ニチレキとグリッドは2020年7月20日、AIと電磁波を組み合わせて、非破壊で橋梁(きょうりょう)の鉄筋コンクリート床版上面の損傷箇所を判定する「smart 床版キャッチャー」を開発した。このほど、国土交通省が策定した「点検支援技術性能カタログ(案)」にも掲載された。
近年、高度経済成長期に整備された国内のインフラは、耐用年数を迎えており、老朽化が社会課題となっている。なかでも、橋梁は約72万橋近く存在し、10年後には、建設から50年以上を経過する橋梁が半数以上を占めると言われ、今後、維持管理費・更新費が増大することが見込まれる。

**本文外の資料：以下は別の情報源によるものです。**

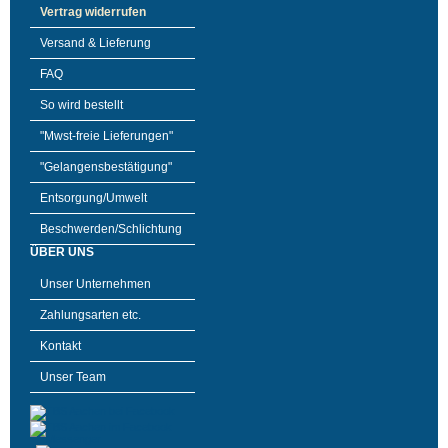
Vertrag widerrufen
Versand & Lieferung
FAQ
So wird bestellt
"Mwst-freie Lieferungen"
"Gelangensbestätigung"
Entsorgung/Umwelt
Beschwerden/Schlichtung
ÜBER UNS
Unser Unternehmen
Zahlungsarten etc.
Kontakt
Unser Team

そのため、インフラを定期的に点検・診断し、致命的欠陥が発現する前に対策を講じることで、事故や災害を未然に防ぐとともに、インフラの長寿命化により、長期的な視点でのライフサイクルコスト縮減を図る「予防保全」の考えに立った維持管理が必要とされている。
こうした業界の状況を受け、ニチレキは、予防保全を実現するため、電磁波レーダを搭載した測定車「床版キャッチャー 2」を2014年に開発し、交通の流れの中で走行しながら測定を行い、非破壊で床版上面の状態を判定するシステムを確立。しかし、電磁波の反射信号による判定は、熟練技術者の判断によって行っていたため、長時間を要することによる高い調査コストや判定技術の継承といった課題があった。
そのため、社会インフラ業界を中心としたAI開発プロジェクトを多数手掛けてきたグリッドのAIと、ニチレキの道路舗装材料に関する製造・工法・施工、高度なコンサルティング技術を融合させて「smart 床版キャッチャー」を開発した。
smart 床版キャッチャーは、電磁波の反射信号に、熟練技術者が判定した結果を反映させた教師データをベースとしている。これまで報告書の作成は事務所に戻ってまとめていたが、新システムでは計測後に損傷範囲の判定結果がクラウドに解析速報として即時アップロード。調査から解析までを現場で完結させることができるため、道路管理者は迅速に判定結果を確認することが可能になる。
また、「smart 床版キャッチャー」に高精度位置情報(RTK GNSS)を採用したことで、計測座標を基にしたAI判定前後の作業において、これまで熟練技術者により行われていた両車線の座標合わせ作業が自動化する。作業工数が削減されることで、定期点検の効率化につながり、従来の熟練技術者による方法と比較し、調査費用は約2割のコストダウンを達成した。
また、システムには、実際の損傷などから得られる新たな知見を反映できる「AI再学習機能」を採用。熟練技術者がAI技術者の手を借りることなくAI再学習を実現し、新たに蓄積したデータをAIが再学習することで、判定の精度が向上することが期待される。